A few points about this spiel:
Trump is correct that Operation Warp Speed was a significant achievement. But he didn’t follow up by advocating for its product, the COVID vaccine. Instead, he has thrown in his lot with fanatical anti-vaccine agitators such as Robert F. Kennedy. He has repeated an anti-vax mantra, promising, “I will not give one penny to any school that has a vaccine mandate or a mask mandate.” This is a formula for exposing children to vaccine-preventable diseases such as measles and even polio.
Trump’s reference to the Wuhan Institute of Virology as the source of SARS-CoV-2, the virus that causes COVID, underscores how closely the so-called lab-leak theory of COVID’s origins is tied to right-wing partisan politics. The theory originated with Trump acolytes at the State Department, who saw the accusation as a convenient weapon in Trump’s economic war with China.
To this day, not a speck of evidence has been produced to validate this claim; scientists versed in the relevant disciplines of virology and epidemiology say the evidence overwhelmingly supports the hypothesis that the virus reached humans via the wildlife trade, and that its journey may well have started with bats thousands of miles from Wuhan, China.
Trump is lying when he says his predecessors in the White House left him without resources. The truth is that Trump himself hobbled pandemic response from the start.
In 2016, in the wake of the Ebola epidemic in Africa, President Obama had established the the Directorate for Global Health Security and Biodefense at the National Security Council “to prepare for and, if possible, prevent the next outbreak from becoming an epidemic or pandemic,” in the words of its senior director, Beth Campbell. Trump dissolved it in 2018.
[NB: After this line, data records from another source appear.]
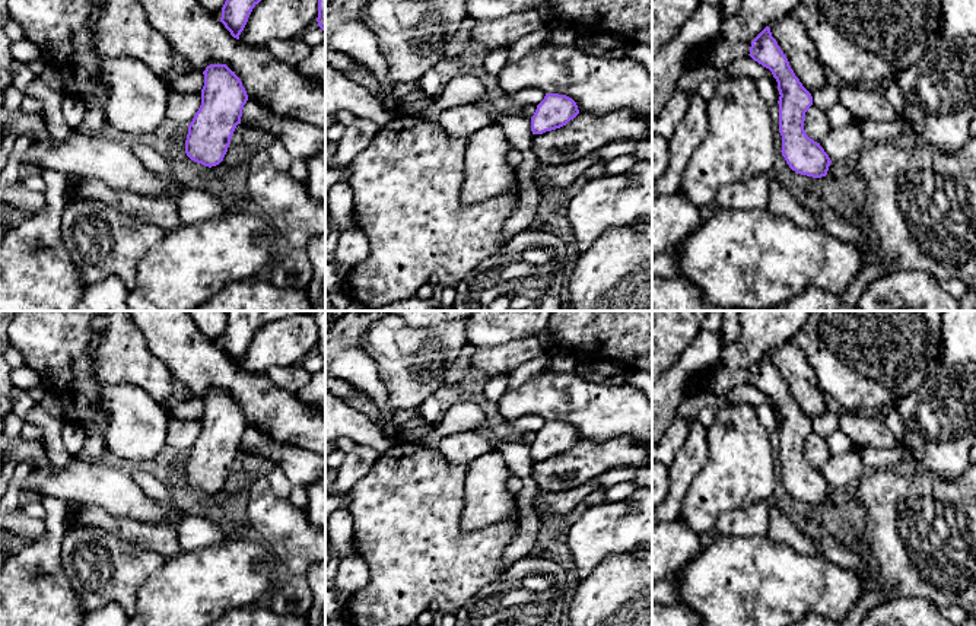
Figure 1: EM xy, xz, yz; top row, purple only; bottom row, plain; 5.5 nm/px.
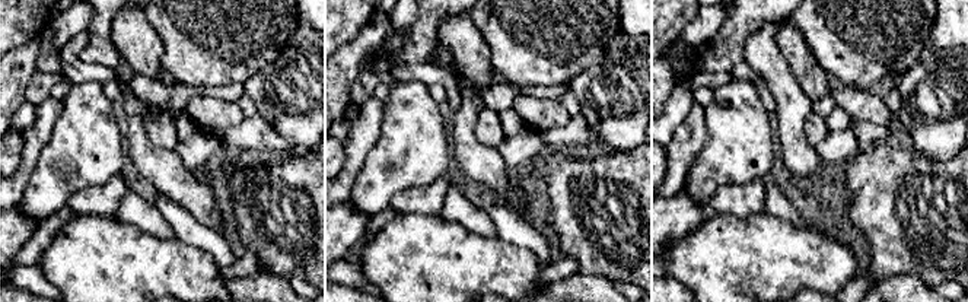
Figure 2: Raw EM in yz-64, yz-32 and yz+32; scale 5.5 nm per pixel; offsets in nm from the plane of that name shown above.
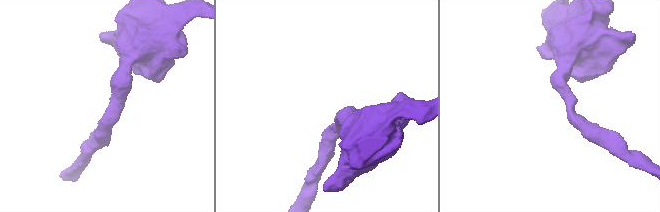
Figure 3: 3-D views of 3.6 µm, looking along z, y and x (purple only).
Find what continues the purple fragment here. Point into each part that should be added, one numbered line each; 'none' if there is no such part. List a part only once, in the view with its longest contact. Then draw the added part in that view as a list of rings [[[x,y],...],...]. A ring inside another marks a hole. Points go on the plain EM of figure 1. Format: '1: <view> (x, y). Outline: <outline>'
none

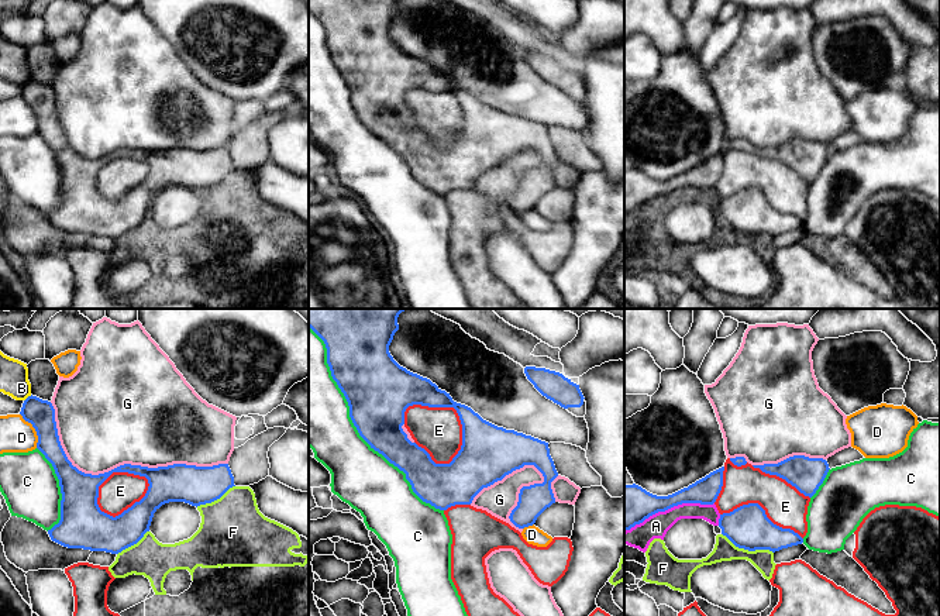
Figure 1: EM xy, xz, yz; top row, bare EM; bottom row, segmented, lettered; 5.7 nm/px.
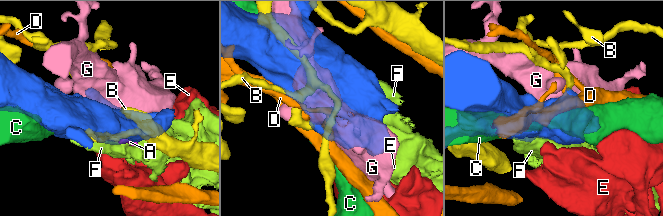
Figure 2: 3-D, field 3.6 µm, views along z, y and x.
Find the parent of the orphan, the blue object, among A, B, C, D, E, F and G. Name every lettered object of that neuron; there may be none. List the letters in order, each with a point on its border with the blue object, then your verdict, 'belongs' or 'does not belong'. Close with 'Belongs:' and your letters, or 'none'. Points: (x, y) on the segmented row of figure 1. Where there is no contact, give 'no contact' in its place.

During the pandemic, Trump cut off funding for the World Health Organization. He eliminated a $200-million pandemic early-warning program training scientists in China and elsewhere to detect and respond to such threats. He sidelined the White House Office of Science and Technology Policy, which had been established under Franklin D. Roosevelt.
Due to these steps, the U.S. was fated to sleepwalk into the pandemic. The COVID death toll in the U.S. stands at more than 1.2 million, and its reported death rate from COVID of 341.1 per 100,000 population is the highest in the developed world.
Ventilators, masks and gowns? Trump placed the procurement of this essential personal protective equipment in the hands of his son-in-law, Jared Kushner, who handled the task incompetently. Kushner turned away urgent appeals from state and local officials for those supplies.
“The notion of the federal stockpile was it’s supposed to be our stockpile, it’s not supposed to be states’ stockpiles that they then use,” Kushner said at a briefing.
Following his remarks, the website of the government’s national strategic stockpile of medicines and supplies was changed from asserting that its purpose was to “support” the emergency efforts of state, local and tribal authorities by ensuring that “the right medicines and supplies get to those who need them most.” The new language redefined the stockpile’s role as “to supplement state and local supplies … as a short-term stopgap.”
Supplies of ventilators, masks and gowns remained scarce through the first months of the pandemic. A procurement official at a Massachusetts hospital system told me of having had to cut a deal with a shadowy broker offering 250,000 Chinese-made masks at an inflated price, completing the transaction for $1 million at a darkened warehouse five hours from home.
Trump made anti-science incompetence and disregard for the welfare of Americans part of our history. The same thing, or worse, looms on the horizon in a second Trump term.